Continue the forum thread below about the PS3 Slim and the older receiver, picking up from the point where it stops.

### [READING TEXT]
──────
# My receiver isn't new enough to display "the new HD"?



## Bob in St. Louis (Oct 21, 2006)

Ok...stick with me here, this is a bit long. 

The "players" involved;
- Sony PS3 ($300)
- Harman Kardon AVR645 ($1600)
- Epson Home Cinema 8350 projector ($1000)


For video I had the my old PS3 "Fattie" (first gen PS3), I ran the HDMI cable to the receiver, and HDMI to the projector. Life was good. 
With the new Slim PS3 (2nd gen PS3), I can run HDMI directly to the projector, and things look great. However, if I involve the receiver, things go down hill.
Three things happen;

- On the PS3 XMB (menu screen), the menu text is jittery, like there's a constant slight earthquake happening.
- There's a random, intermittant white flash on the entire screen. Reminds me of lightning.
- The colors have "banding artifacts". Meaning that when there's a gradient, or shading, the smooth transition between the shades are now "outlined" by darker shades. I've seen this happen when you would do something like play a DVD on an old CRT tv through the yellow composite cable. Like this:

Here's an example.

(borrowed image):

















I did hook up my wife's PS3 Slim, and got identical results. So it's not the console.

By the way, I've tried several different combinations in the PS3 display menu for these settings:

- Cross Color Reduction Filter
- RGB Full Range
- Super-White
- Deep Color Output

Nothing makes a difference, not even a little bit, other than making the screen slightly lighter or darker. The jitter and shading issues are still present.

I've got three different HDMI cords (GE, Phillips, and AR). No difference. The AR is brand new.

Just for grins, I called Paystation support. Spent about 20 minutes running through the various resets, swapping cables, etc....
She came to the conclusion that my 6 year old receiver isn't capable of processing the "level" of HD that the 2nd gen PS3 is outputting.

Really. :sarcastic: 

Then why did the 1st gen 'Fattie' PS3 work just fine, but my Slim and my wifes Slim not work? I asked.
She said the Slim (2nd gen) is newer HD tehnology than the Fattie (1st gen) and my 6 year old receiver is too old of technology to understand "the new HD". 

Well....maybe if it was explained to me like I wasn't 6 years old, I'd take that as a viable answer.
Everything I'm talking about here is 1080p. Is there a "new" HD that my 6 year old H/K can't process?

Any help would be GREATLY appreciated.
Bob


----------



## Peter Loeser (Aug 11, 2012)
──────
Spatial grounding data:
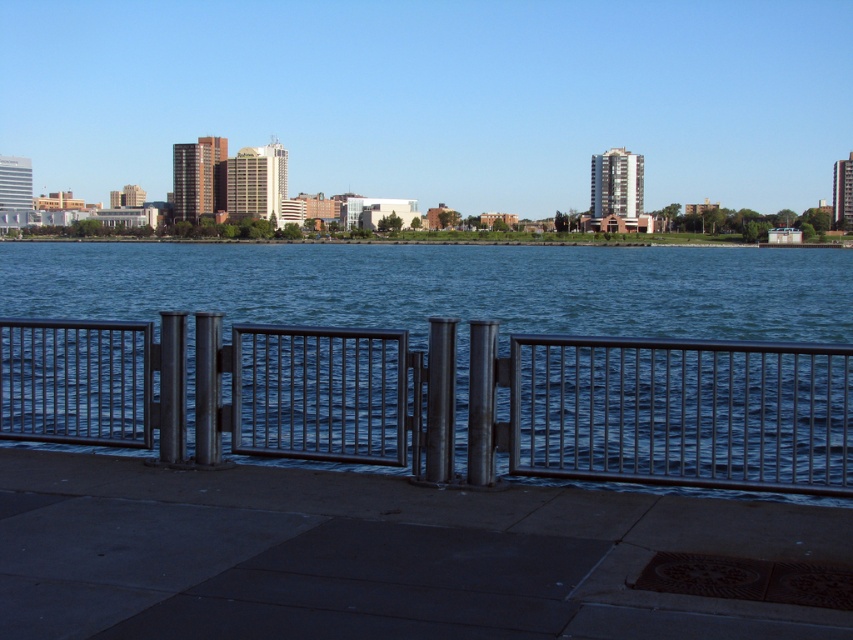
You are standing at the edge of the waterfront scene and want to reach the smooth concrete dock at lower center. According to the coordinates provided, where exactly should you look to find it?

The smooth concrete dock at lower center is located at coordinates point (x=372, y=556).

You are standing at the point marked by the coordinates point (372, 556). What is the name of the structure you are currently on?

The point (372, 556) corresponds to the smooth concrete dock at lower center, so you are currently on the smooth concrete dock at lower center.

You are a delivery robot that is 1.8 meters wide. You need to move from the smooth concrete dock at lower center to the polished metal gate at center. Can you fit through the space between them?

The smooth concrete dock at lower center and polished metal gate at center are 2.12 meters apart from each other. Since the robot is 1.8 meters wide, it can fit through the space between them as the distance is wider than the robot.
──────
### [ANSWER TO THE EXERCISE]
I have experienced similar "banding" effect, as well as some fluctuation in the brightness of the whites. The difference for me is I have a plasma display as opposed to a projector. I assumed it was limitations of my TV, but based on this I'm not sure. I'm afraid I don't have a solution for you, but I'm curious to follow the discussion.


----------



## Bob in St. Louis (Oct 21, 2006)

"Misery loves company"......Glad to have you onboard Peter. :rofl2:

I told my wife about the "answer" the Sony lady gave me about my equipment being obsolete, her reply was awesome.
_Then why is the only other video output from the PS3 the silly little yellow composite wire, if it's so "new and high tech"?_

It was a proud moment in my life.


----------



## tonyvdb (Sep 5, 2007)

Hi Bob, I had a look at the specifications of you HK receiver and it only has HDMI 1.1 inputs this means that your not going to be able to use the newer PS3 with it correctly as the PS3 is HDMI 1.3 and possibly 1.4 compliant. 
You have one of two options, get a newer receiver or send the HDMI directly to the projector and sen an optical audio connection from the PS3 to the receiver for the audio. The 645 does not decode TruHD or DTSMA anyhow so your not loosing anything by going that route.


----------



## Bob in St. Louis (Oct 21, 2006)

AAhh.... I wasn't thinking about the versions of HDMI, I was thinking there's only one type of 1080p.
So yea, she was correct. Mine is too old. :doh:

Well. I'm not happy about that. But it looks like it's time to check the finances. :sarcastic:

Tony. Thank you VERY much. At least I now know where I stand. 
Great info, much appreciated.

Bob

p.s. Peter....How about you?
Is your plasma an older unit? What version of HDMI does it have?


----------



## Peter Loeser (Aug 11, 2012)

Bob in St. Louis said:


> Is your plasma an older unit? What version of HDMI does it have?


Mine is an LG 60PV250 purchased almost exactly a year ago (black Friday deal :spend. 

I'm checking the specs now to see if they call out a certain version of HDMI.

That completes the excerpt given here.